The appellant’s vitriolic diatribe at the Court of Appeal for the expeditious determination of his own appeal is clearly symptomic of the mala fide or the ulterior purpose of his appeal. An appeal brought, not bona fide, but merely to delay a pending action or to gag other prospective actions is clearly an abuse of court process: R-BENKAY NIG. LTD. V. CADBURY NIG. LTD. (2012) LPELR-7820 (SC); CBN v. SAIDU (2001) 12 SC (pt.II) 146; EDJERODE v. IKHIME (2001) 12 SC (pt. 11) 125; AGWASIM v. OJICHIE (2004) 10 NWLR (pt.882) 613 at 624-625 (SC) SARAKI v. KOTOYE (1992) 9 NWLR (pt.624) 156 at 188 (SC).

A gagging suit is clearly an abuse of court process: MOBIL PRODUCING NIG. UNLIMITED v. SUFFOLK PETROLEUM SERVICES LTD. (2012) LPELR-40054 (CA

The appeal lacking in merit and being clearly an abuse of court process, is hereby dismissed in its entirety. The case is remitted to the trial Judge (Hon.

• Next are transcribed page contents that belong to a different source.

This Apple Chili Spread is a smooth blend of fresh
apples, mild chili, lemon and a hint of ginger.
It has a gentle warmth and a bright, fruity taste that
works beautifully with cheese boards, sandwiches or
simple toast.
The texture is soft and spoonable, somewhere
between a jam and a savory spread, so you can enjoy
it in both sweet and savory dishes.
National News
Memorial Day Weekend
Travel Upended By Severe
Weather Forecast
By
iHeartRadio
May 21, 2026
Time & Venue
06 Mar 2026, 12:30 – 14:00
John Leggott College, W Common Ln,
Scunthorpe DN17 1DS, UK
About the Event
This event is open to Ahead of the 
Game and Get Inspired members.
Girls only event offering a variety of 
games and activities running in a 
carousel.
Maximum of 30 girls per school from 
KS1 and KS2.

H. B. Yusuf, J) of the High Court of the Federal Capital Territory for hearing, with the further directive that it shall be given accelerated hearing.

At the hearing of the appeals, it was the consensus of all counsel that the appeal No. SC. 618/2016 shall abide the outcome of the appeal No. SC. 617/2016. It is so ordered accordingly.

 

Representation

Chief J. B. Daudu, SAN, leads Ahmed Raji, SAN, with Adeola Adedipe, Esq; C. E.

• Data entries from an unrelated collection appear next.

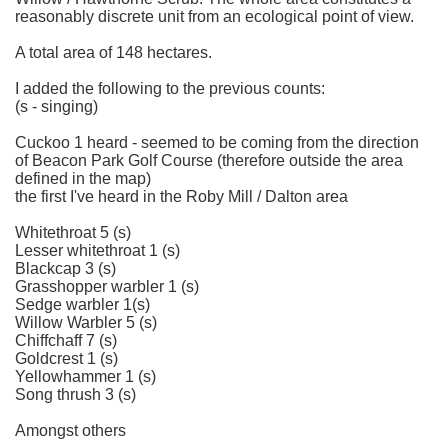
reasonably discrete unit from an ecological point of view.
A total area of 148 hectares.
I added the following to the previous counts:
(s - singing)
Cuckoo 1 heard - seemed to be coming from the direction
of Beacon Park Golf Course (therefore outside the area
defined in the map)
the first I've heard in the Roby Mill / Dalton area
Whitethroat 5 (s)
Lesser whitethroat 1 (s)
Blackcap 3 (s)
Grasshopper warbler 1 (s)
Sedge warbler 1(s)
Willow Warbler 5 (s)
Chiffchaff 7 (s)
Goldcrest 1 (s)
Yellowhammer 1 (s)
Song thrush 3 (s)
Amongst others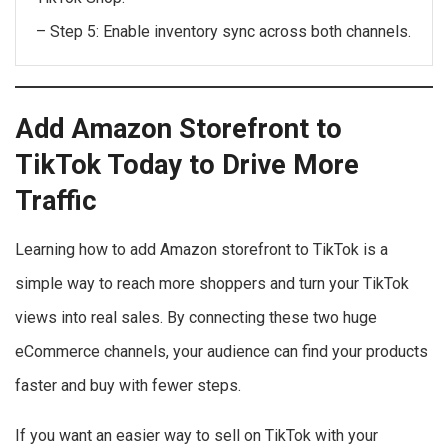
– Step 5: Enable inventory sync across both channels.
Add Amazon Storefront to
TikTok Today to Drive More
Traffic
Learning how to add Amazon storefront to TikTok is a
simple way to reach more shoppers and turn your TikTok
views into real sales. By connecting these two huge
eCommerce channels, your audience can find your products
faster and buy with fewer steps.
If you want an easier way to sell on TikTok with your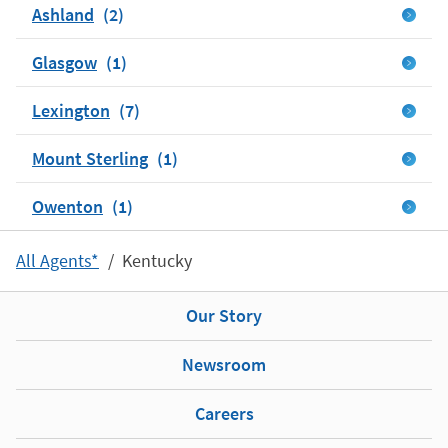
Ashland
Glasgow
Lexington
Mount Sterling
Owenton
All Agents*
Kentucky
Our Story
Newsroom
Careers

Ogbozor, Esq; and M.Y. Sula, Esq., for the Appellant (in appeals Nos. SC. 617/2016 & SC 618/2016).

Rotimi Jacobs, SAN, with A. O. Atolagbe, Esq, and H. O.P Ejiga, Esq. for the 1st Respondent (in appeals No. SC. 617/2016 & SC. 618/2016).

Olumide Olujinmi, Esq, with Richard Ebitade, Esq; Ademola Owolabi, Esq; and Balogun, Esq, for the 2nd Respondent (in appeals Nos. SC. 617/2016 & SC. 618/2016).

Solomon Umeh, SAN, with S.O. Enejah, Esq; U.U. Fingesi, Esq; and E. M. Uyo, Esq, for the 3rd Respondent (in appeals Nos. SC. 617/2016 & SC. 618/2016)

  1. P. Aderemi, Esq, for the 4th Respondent (in appeals No.. SC. 617/2016 & SC. 618/2016).
  2. O. Ayodele, Esq; with M. D. Ayodele, Esq, for the 5th Respondent (in appeal No. SC. 617/2016).

Olushola Dare, Esq; with E.A. Dare, Esq, for the 4th & 5th Respondents in appeal No. SC. 618/2016.